Cette ville factice, Survival town, n’est pas un fantasme de scénariste. Elle a existé et, comme dans le film, servait à tester grandeur nature l’espérance de survie des hommes et des choses en cas d’explosion nucléaire. Soudain, Indy entend une sirène et comprend que cette maison où seuls les biens de consommation sont authentiques est l’épicentre du point d’impact d’une bombe A suspendue au-dessus de sa tête. Il n’a que quelques secondes pour réagir et sauver sa peau. Cinq, quatre, trois… Il ouvre le frigo, le vide précipitamment de tous ses aliments conditionnés, et s’y enferme à leur place. Boum ! L’apocalypse se déchaîne. Indy survit. La scène n’est pas tout à fait invraisemblable, paraît-il. Mais elle est bien mieux que réaliste : elle est puissante du point de vue imaginaire.

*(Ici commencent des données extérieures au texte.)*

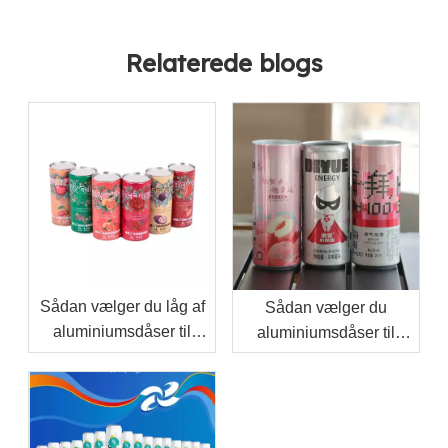
Relaterede blogs
Sådan vælger du låg af
Sådan vælger du
aluminiumsdåser til
aluminiumsdåser til
drikkevarepåfyldningslinjer
private label
drikkevaremærker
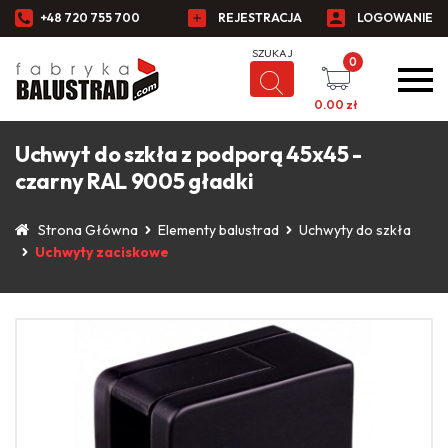
+48 720 755 700
REJESTRACJA
LOGOWANIE
0
0.00
zł
Uchwyt do szkła z podporą 45x45 -
czarny RAL 9005 gładki
Strona Główna
Elementy balustrad
Uchwyty do szkła
Uchwyty zaciskowe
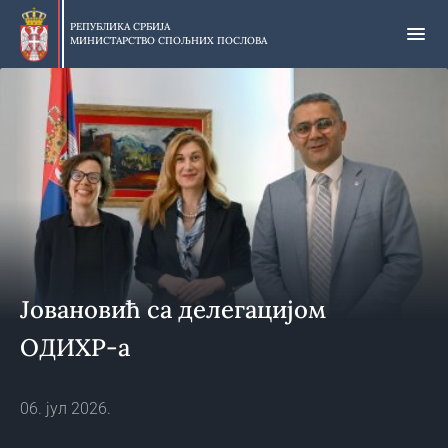
Прескочи
на
РЕПУБЛИКА СРБИЈА
МИНИСТАРСТВО СПОЉНИХ ПОСЛОВА
главни
део
садржаја
Јовановић са делегацијом
ОДИХР-а
06. јул 2026.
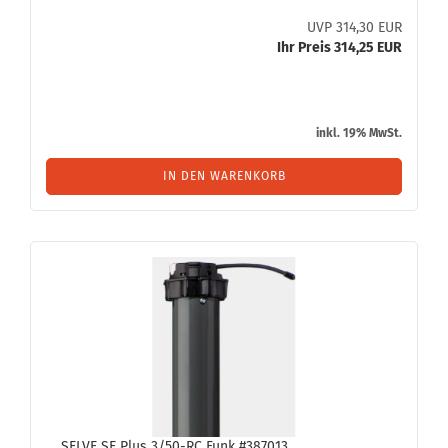
UVP 314,30 EUR
Ihr Preis 314,25 EUR
inkl. 19% MwSt.
IN DEN WARENKORB
SELVE SE Plus 3/50-RC Funk #387013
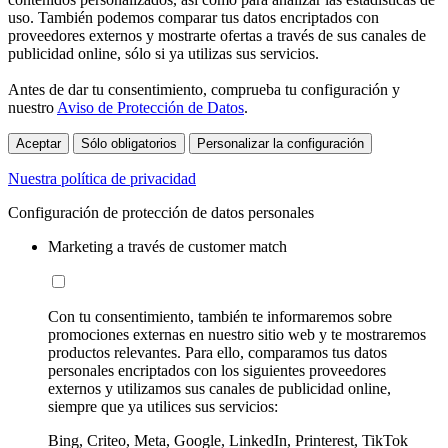
uso. También podemos comparar tus datos encriptados con
proveedores externos y mostrarte ofertas a través de sus canales de
publicidad online, sólo si ya utilizas sus servicios.
Antes de dar tu consentimiento, comprueba tu configuración y
nuestro
Aviso de Protección de Datos
.
Aceptar
Sólo obligatorios
Personalizar la configuración
Nuestra política de privacidad
Configuración de protección de datos personales
Marketing a través de customer match
Con tu consentimiento, también te informaremos sobre
promociones externas en nuestro sitio web y te mostraremos
productos relevantes. Para ello, comparamos tus datos
personales encriptados con los siguientes proveedores
externos y utilizamos sus canales de publicidad online,
siempre que ya utilices sus servicios:
Bing, Criteo, Meta, Google, LinkedIn, Printerest, TikTok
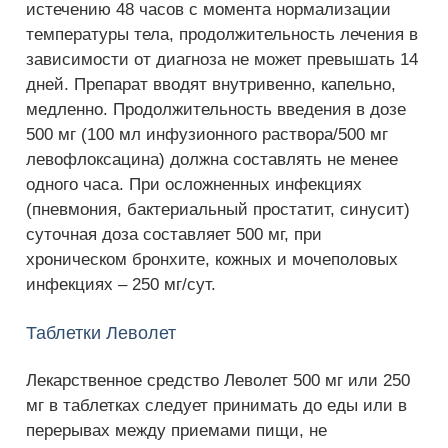
истечению 48 часов с момента нормализации
температуры тела, продолжительность лечения в
зависимости от диагноза не может превышать 14
дней. Препарат вводят внутривенно, капельно,
медленно. Продолжительность введения в дозе
500 мг (100 мл инфузионного раствора/500 мг
левофлоксацина) должна составлять не менее
одного часа. При осложненных инфекциях
(пневмония, бактериальный простатит, синусит)
суточная доза составляет 500 мг, при
хроническом бронхите, кожных и мочеполовых
инфекциях – 250 мг/сут.
Таблетки Леволет
Лекарственное средство Леволет 500 мг или 250
мг в таблетках следует принимать до еды или в
перерывах между приемами пищи, не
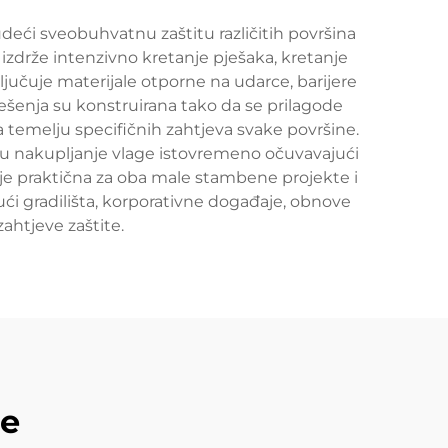
udeći sveobuhvatnu zaštitu različitih površina
a izdrže intenzivno kretanje pješaka, kretanje
ljučuje materijale otporne na udarce, barijere
ješenja su konstruirana tako da se prilagode
a temelju specifičnih zahtjeva svake površine.
vaju nakupljanje vlage istovremeno očuvavajući
staje praktična za oba male stambene projekte i
jući gradilišta, korporativne događaje, obnove
zahtjeve zaštite.
de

Nous sommes au seuil d’une destruction massive de notre environnement – le seul que nous avons, et que nous gaspillons. Quel recours reste-il ? Nous enfermer dans l’électroménager en attendant la déflagration.

Le climat se réchauffe ? Pas grave, allume la clim.

(Sans le moindre rapport, si ce n’est le cinéma : cette nuit, j’ai rêvé que je racontais une histoire à Louis de Funès. Je le faisais bien rire. Un peu comme un cadeau rendu au père Noël.)